Ohmigawd, hide, it's the smoking cops. They're everywhere; they're everywhere :D

Well, let's see... I guess the answer to that would be.... ummmm, yes.

Smoked my first cigar in 1946, age 8, on a dare from one of the older boys in the band. Didn't get sick... often wish I had. Smoked everything from corn-silk to dried fox-grape vine; 3-packs Camels (the real ones) a day through college and all the way to 1984 when my daughter was born. Haven't smoked a cigarette since. Since then, I smoke—if you can call it that—a pipe. One 12-oz can of tobacco lasts me a month, and I dump out 1/2 of every bowl, so I guess that means I smoke 6-oz a month. I probably inhale one puff each time I light up, often none. It makes my mouth taste like crap, but I like the fragrance, and the ritual—mostly the ritual. It keeps me calm when I feel like throttling somebody, which is often, considering that better than 50% of people are dumber than a sack of bricks, and the Country is about to collapse around our ears because one of them is our president. I don't smoke in my house—or anyone else's—and I don't smoke where people are assembled in groups, so I'm not forcing anyone to share my smoke. Over the years, I've attempted quitting many times, and trust me, you don't wanna be anywhere in the area. So, it's either my paltry tobacco consumption, or dependence on drugs. I'll take the bowl or two of bakky every day.

So, 67-years a smoker: my lungs are clear; I've had 3 or four colds in all my adult life; before my hip got bad, I could run circles around most men half my age, and within the last ten-years, I've been known to work 18-year-olds into the ground, digging post-holes and rocks, and sent them home by lunchtime, because they couldn't keep up with me; I have no cough; and I've never had the flue although I've never had a flu shot.

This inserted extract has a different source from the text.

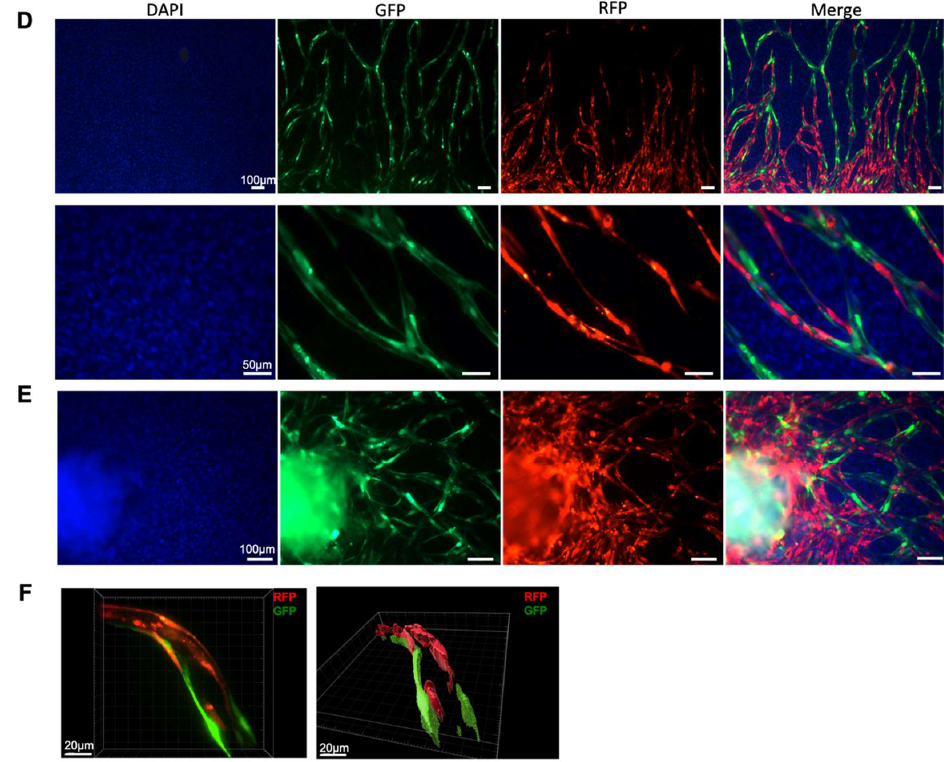
Figure 5. Vascular network connection between the vascularized microenvironment and vascular- ized PDT. Immunofluorescence analyses showing ( A ) Experimental scheme for the combination of vascularized PDTs and vascularized fibrin gel. ( B ) the global vascular network connecting PDTs and the fibrin gel; ( C ) the global vascular network surrounding one PDT; ( D , E ) the connection of two different original vascular networks in the fibrin gel ( D ) and inside the PDO ( E ); ( F ) 3D-reconstruction of one vessel developed by both GFP- and RFP-labeled endothelial cells.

67-years a smoker, with a record like that. Yep, I guess it might eventually kill me, but then, so might driving a car. I drive a heluva lot more than I smoke, and I'm not going to quit driving. I might have a heart attack whilst in the throes of amore, but I ain't gonna quit that either. :eek: What the hey dude, if I quit everything that might kill me, I'd wanna be dead. In some way, everything we do involves some sort of risk (You might choke to death eating your next Buffalo Wing. Are you going to stop eating wings?)—but it's my bleedin' risk—ain't it?